Restrictions: - The following list shows the subject to export restrictions and
might not be available outside of the United States:
- SSL_3DES_SHA
- SSL_RC4_SHA
- SSL_RC4_MD5
- SSL_AES_128_SHA
- SSL_AES_256_SHA
- Only RSA key exchange is supported.
Examples
To indicate that you want to use
the 3DES encryption and SHA authentication as your first choice, and
that RC4 encryption and MD5 authentication are your second choice,
code the following examples:
CIPHERSUITE SSL_3DES_SHA
CIPHERSUITE SSL_RC4_MD5
Authorization
- Multiple CIPHERSUITE statements can be coded in the FTP.DATA file.
- The order of CIPHERSUITE statements in the server's FTP.DATA file
indicates the priority of the algorithms listed. Specify the highest
priority algorithm first in the FTP.DATA file.
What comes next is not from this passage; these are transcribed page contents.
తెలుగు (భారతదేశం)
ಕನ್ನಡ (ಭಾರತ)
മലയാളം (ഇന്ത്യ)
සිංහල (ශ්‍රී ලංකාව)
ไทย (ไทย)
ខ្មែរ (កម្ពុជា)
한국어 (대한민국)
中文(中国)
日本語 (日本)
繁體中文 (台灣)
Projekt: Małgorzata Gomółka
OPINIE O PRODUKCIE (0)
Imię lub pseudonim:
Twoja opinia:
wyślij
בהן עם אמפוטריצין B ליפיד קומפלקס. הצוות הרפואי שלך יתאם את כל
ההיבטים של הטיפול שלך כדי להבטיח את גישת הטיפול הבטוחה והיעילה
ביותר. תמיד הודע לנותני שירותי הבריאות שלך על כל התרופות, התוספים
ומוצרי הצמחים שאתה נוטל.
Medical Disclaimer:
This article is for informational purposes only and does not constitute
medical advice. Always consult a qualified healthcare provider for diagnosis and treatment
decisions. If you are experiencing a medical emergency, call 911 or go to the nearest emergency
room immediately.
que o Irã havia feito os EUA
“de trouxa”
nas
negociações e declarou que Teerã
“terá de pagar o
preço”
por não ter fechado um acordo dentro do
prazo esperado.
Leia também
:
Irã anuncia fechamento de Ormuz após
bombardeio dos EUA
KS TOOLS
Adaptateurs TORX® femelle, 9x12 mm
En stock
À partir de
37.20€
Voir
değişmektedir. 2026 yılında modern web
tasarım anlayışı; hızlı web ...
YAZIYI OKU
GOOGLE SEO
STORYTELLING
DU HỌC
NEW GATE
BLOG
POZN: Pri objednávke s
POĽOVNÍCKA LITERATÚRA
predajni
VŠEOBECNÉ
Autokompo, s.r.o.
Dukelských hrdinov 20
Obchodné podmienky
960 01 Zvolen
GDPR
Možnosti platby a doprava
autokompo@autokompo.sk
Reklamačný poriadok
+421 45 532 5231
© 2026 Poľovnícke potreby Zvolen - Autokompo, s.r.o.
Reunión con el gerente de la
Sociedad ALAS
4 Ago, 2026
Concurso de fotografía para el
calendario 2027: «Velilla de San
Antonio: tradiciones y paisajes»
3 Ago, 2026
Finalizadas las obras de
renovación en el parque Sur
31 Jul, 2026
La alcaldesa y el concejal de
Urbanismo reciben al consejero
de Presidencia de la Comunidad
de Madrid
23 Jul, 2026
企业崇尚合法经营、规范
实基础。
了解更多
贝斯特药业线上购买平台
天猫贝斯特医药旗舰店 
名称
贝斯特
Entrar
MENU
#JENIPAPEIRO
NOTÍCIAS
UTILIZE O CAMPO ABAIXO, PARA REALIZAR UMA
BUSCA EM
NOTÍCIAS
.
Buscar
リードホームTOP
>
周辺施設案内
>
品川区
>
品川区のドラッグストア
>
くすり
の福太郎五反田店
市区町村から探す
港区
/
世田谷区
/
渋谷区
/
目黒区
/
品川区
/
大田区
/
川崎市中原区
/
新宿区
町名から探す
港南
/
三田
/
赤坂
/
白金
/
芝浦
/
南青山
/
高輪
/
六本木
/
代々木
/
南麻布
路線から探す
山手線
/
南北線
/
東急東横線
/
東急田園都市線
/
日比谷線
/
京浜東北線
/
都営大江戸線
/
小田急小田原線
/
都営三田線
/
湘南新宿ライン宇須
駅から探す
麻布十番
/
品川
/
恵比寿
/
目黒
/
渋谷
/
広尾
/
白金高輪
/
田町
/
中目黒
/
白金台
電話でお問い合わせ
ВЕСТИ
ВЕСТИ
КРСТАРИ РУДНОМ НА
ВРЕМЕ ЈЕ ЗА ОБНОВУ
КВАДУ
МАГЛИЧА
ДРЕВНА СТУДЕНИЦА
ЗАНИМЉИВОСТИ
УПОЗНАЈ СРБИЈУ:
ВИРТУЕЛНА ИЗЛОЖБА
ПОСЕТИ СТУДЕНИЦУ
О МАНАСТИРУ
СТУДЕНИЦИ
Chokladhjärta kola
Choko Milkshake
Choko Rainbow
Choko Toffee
- The client and server specify the list of encryption types that
they support. The client and server negotiate which of the available
ciphers is used for the data encryption by specifying the desired
ciphers in order of preference. The actual cipher used is the best
match between what the server supports and what the client requests.
If the server does not support any of the ciphers that the client
requests, the TLS handshake fails and the connection is closed. See
the z/OS Cryptographic Services System SSL Programming for a list of ciphers that are included in
the base product.
- The CIPHERSUITE statements are used by the FTP server when the
EXTENSIONS statement is coded with the AUTH_TLS value.
- The CIPHERSUITE statements are used by the FTP client when the
SECURE_MECHANISM TLS statement is coded or when the FTP client is
started with either the -a TLS or the -r TLS start parameter.